* _BRANO DI TESTO_
Dal diario del 4 marzo 2020
4 marzo ore 11.53
Non è sotto controllo. Non è niente sotto controllo. Ma li vedete i paesi in giro? Li vedete? Escono solo i buontemponi alle sette di sera per fare l’aperitivo strafregandosene di tutto e di tutti.
Stamattina sono andata al bar del paese. Vuoto. Non c’era anima viva. La gente ha paura. Gli anziani stanno a casa. Solo dopo è entrato un padre con un bimbo a debita distanza. Se le scuole sono chiuse non ci sono più le madri che vanno a fare colazione.
Se anche Dio ha chiuso le porte. La gente non va neanche più a messa. E finita la messa non va a bere il caffè. Non vanno nemmeno più a fare la spesa. L’hanno già fatta. Mandano gli altri. Se le palestre sono chiuse la gente non si ritrova. Se i teatri sono chiusi la gente sta a casa.

* _PROVA TU_
Riprendi il brano di diario del 4 marzo 2020 dopo l'ultima frase, «Se i teatri sono chiusi la gente sta a casa.», e proseguilo. Le righe successive sono materiale a sé, distinto dal brano.

Dati per la comprensione dei grafici:
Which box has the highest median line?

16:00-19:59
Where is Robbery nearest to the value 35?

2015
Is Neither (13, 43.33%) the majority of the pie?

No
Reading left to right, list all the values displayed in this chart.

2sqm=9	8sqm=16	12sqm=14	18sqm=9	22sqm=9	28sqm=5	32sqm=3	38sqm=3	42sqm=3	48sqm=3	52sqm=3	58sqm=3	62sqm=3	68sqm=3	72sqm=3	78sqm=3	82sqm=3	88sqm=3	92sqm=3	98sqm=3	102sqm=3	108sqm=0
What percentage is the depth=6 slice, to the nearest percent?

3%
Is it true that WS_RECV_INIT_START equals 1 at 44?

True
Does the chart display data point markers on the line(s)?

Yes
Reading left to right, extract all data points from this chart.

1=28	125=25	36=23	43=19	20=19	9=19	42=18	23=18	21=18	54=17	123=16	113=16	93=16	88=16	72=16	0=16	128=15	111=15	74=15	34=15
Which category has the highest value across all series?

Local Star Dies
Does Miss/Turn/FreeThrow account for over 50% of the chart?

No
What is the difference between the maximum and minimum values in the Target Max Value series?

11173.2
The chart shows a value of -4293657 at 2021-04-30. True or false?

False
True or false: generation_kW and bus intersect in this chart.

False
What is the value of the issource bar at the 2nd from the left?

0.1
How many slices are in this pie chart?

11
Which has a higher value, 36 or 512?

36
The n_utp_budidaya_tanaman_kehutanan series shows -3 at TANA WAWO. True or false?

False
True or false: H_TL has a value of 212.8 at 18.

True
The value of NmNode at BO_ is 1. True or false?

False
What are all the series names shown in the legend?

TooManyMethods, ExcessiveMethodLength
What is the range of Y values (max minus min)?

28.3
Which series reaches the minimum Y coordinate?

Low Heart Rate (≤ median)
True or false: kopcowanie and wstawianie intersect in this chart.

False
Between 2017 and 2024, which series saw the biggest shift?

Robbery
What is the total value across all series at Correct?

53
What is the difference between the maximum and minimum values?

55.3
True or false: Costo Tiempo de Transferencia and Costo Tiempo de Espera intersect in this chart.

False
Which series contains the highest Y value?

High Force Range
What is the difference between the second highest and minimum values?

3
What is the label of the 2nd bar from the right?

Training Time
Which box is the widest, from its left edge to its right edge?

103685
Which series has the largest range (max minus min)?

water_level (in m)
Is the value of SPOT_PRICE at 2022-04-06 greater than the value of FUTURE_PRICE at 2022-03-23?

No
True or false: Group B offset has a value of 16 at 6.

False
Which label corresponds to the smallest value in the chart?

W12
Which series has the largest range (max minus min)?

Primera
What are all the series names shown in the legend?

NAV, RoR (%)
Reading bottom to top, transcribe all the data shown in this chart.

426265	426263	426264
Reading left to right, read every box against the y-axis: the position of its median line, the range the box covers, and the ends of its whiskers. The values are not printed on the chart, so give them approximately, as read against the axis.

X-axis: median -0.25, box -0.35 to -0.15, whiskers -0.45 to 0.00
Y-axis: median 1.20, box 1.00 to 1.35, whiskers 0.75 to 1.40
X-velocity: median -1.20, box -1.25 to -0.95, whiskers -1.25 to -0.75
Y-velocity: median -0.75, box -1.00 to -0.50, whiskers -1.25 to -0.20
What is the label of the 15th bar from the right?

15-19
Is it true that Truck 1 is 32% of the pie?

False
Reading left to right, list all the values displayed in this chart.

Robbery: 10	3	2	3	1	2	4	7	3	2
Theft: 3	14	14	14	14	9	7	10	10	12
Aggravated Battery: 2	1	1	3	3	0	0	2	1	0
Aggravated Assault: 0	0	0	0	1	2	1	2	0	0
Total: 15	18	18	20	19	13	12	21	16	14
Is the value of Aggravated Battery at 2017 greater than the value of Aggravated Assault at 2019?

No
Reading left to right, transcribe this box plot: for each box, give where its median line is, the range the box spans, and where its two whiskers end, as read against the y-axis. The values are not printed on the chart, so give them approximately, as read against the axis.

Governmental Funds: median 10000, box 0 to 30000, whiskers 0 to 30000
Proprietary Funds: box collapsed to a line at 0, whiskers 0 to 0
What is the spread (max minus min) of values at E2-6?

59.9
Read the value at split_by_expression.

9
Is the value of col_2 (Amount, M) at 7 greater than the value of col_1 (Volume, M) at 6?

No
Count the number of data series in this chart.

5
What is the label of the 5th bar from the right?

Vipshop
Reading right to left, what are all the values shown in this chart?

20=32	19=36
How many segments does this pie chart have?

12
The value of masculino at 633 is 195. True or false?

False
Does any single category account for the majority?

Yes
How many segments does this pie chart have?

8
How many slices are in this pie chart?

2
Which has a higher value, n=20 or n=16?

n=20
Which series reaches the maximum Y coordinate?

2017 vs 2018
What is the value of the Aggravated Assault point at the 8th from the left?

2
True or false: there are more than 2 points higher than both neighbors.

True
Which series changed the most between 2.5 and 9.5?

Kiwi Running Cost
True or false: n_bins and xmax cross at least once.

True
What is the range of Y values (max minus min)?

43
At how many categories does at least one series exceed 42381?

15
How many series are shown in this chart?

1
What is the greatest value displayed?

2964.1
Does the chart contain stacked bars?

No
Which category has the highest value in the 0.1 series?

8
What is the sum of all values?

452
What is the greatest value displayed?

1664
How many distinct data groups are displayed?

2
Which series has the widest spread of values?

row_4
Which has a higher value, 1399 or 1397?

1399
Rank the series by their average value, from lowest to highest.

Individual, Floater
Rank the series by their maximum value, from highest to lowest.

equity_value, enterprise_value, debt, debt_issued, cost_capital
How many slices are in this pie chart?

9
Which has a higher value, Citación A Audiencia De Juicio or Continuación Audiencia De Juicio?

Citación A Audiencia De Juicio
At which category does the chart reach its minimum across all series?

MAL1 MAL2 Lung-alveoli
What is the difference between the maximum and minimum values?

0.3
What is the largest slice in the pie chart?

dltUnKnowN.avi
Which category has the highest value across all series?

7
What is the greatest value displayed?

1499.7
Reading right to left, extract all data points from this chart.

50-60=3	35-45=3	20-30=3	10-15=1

* _SEZIONE RISPOSTA_
Si ammala. Parlo con gente infetta da paura. Infettata dall’angoscia. Riesco a parlarci soltanto. Non vogliono uscire. Usano la maschera pure per stare dentro casa. C’è gente che si sta fissando. Che controlla i numeri trecento volte al giorno. Il loro cervello è una slot machine impazzita che conta il numero dei morti. Che conta quello dei vivi. Che conta quello dei contagiati. Dei positivi. Di quelli infetti. Di quelli infetti ma non troppo. Di quelli infetti. Che infettano.
Le persone chiuse a Vo’ sono in isolamento. Guardano la vita scorrere come il fiume che scorre loro accanto. Non sanno che fare. Con chi parlare. Ci avete pensato ad attivare un sostegno psicologico per queste persone? Eh? Perché quando tutto sarà finito. Perché finisce. Finisce. Deve finire. Dobbiamo essere forti.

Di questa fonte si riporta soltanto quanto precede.